En place depuis à peine plus de deux mois, le gouvernement joue sa survie face à la motion de censure que le RN menace de voter avec la gauche, peut-être dès la semaine prochaine sur le budget de la Sécurité sociale, faute d’obtenir des engagements en faveur du pouvoir d’achat des Français, dont le parti d’extrême droite s’est érigé en garant.

Le Rassemblement national soutient également la gauche dans sa tentative jeudi d’abroger la très décriée réforme des retraites.
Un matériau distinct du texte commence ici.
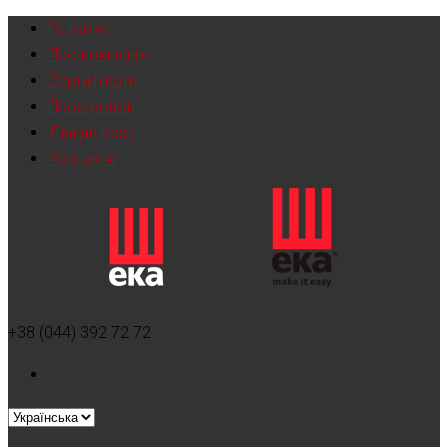
Головна
Про компанію
Сертифікати
Прес-релізи
Для дилерів
Контакти
+38 (044) 392 72 72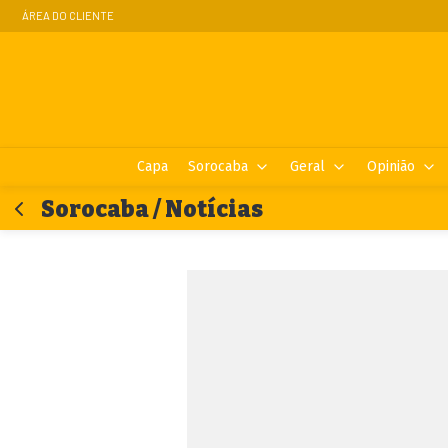
ÁREA DO CLIENTE
Capa
Sorocaba
Geral
Opinião
Sorocaba / Notícias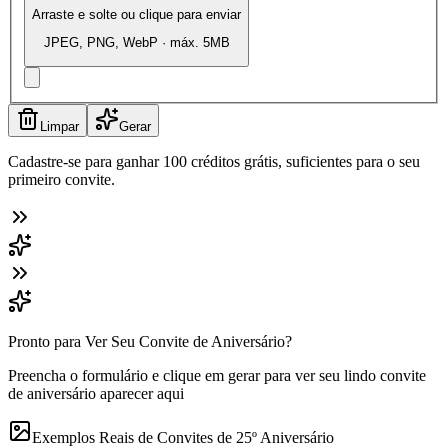
Arraste e solte ou clique para enviar
JPEG, PNG, WebP · máx. 5MB
Limpar
Gerar
Cadastre-se para ganhar 100 créditos grátis, suficientes para o seu
primeiro convite.
Pronto para Ver Seu Convite de Aniversário?
Preencha o formulário e clique em gerar para ver seu lindo convite
de aniversário aparecer aqui
Exemplos Reais de Convites de 25º Aniversário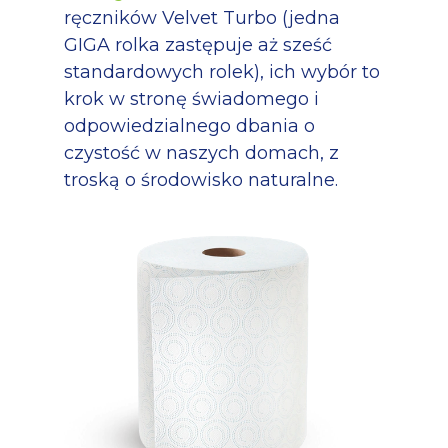
ręczników Velvet Turbo (jedna
GIGA rolka zastępuje aż sześć
standardowych rolek), ich wybór to
krok w stronę świadomego i
odpowiedzialnego dbania o
czystość w naszych domach, z
troską o środowisko naturalne.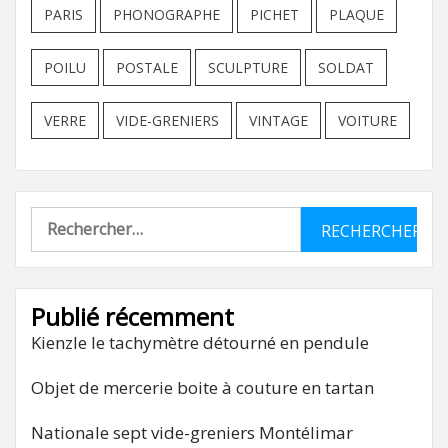
PARIS
PHONOGRAPHE
PICHET
PLAQUE
POILU
POSTALE
SCULPTURE
SOLDAT
VERRE
VIDE-GRENIERS
VINTAGE
VOITURE
Rechercher :
Publié récemment
Kienzle le tachymètre détourné en pendule
Objet de mercerie boite à couture en tartan
Nationale sept vide-greniers Montélimar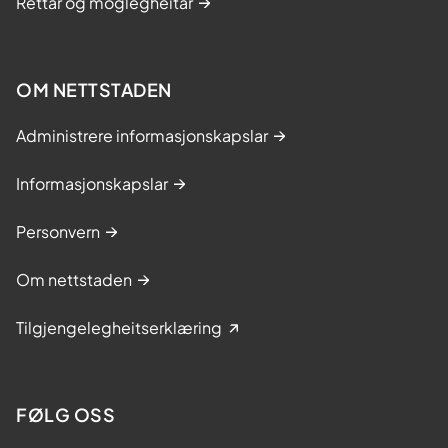
Rettar og moglegheitar
OM NETTSTADEN
Administrere informasjonskapslar
Informasjonskapslar
Personvern
Om nettstaden
Tilgjengelegheitserklæring
FØLG OSS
Le ministre de l’Économie et des Finances Antoine Armand a de son côté réaffirmé sa détermination à redresser les comptes publics, alors que la deuxième économie de la zone euro est épinglée par Bruxelles pour son déficit excessif et attend la décision de l’agence de notation S&P sur sa dette vendredi soir.

« Décrocher comme un avion » 

L’exécutif souhaite ramener le déficit public de 6,1 % du PIB en 2024 à 5 % en 2025, puis sous le plafond européen de 3 % en 2029, tout en amorçant une lente réduction de la colossale dette (112 % du PIB à fin juin soit presque 3 230 milliards d’euros).

Or si le gouvernement tombe, le budget ne sera pas adopté, et la France foncera droit dans le mur, assurent ses membres.

« Ce que je dis aux partis politiques qui n’ont rien en commun, tout à droite ou tout à gauche de l’hémicycle », c’est que « ce n’est pas parce qu’on n’est pas d’accord avec une politique qu’on met un pays dans le rouge », a lancé Antoine Armand sur BFMTV/RMC.

« On risque de décrocher comme un avion qui est en altitude et qui à un moment risque de perdre le contrôle. Or, il y a un chemin: ce chemin, c’est ce budget », a-t-il ajouté, appelant notamment le Parti socialiste à la « responsabilité ».

L’éventualité d’une France sans gouvernement fait déjà tressaillir les marchés. Le taux d’emprunt de la France a dépassé pour la première fois mercredi, brièvement, celui de la Grèce, pays qui avait frôlé la faillite.

L’ancien président François Hollande a pour sa part rejeté les appels à la démission d’Emmanuel Macron en cas de censure, appels venus de la gauche radicale, de l’extrême droite ou de certains politiques de droite.

« Faire une élection présidentielle dans l’état où est le monde, dans la situation où est le pays avec les marchés qui nous surveillent ? Vous pensez que c’est la bonne solution ? Non, je ne le crois pas », a-t-il dit, tout en expliquant qu’il voterait la censure à l’Assemblée.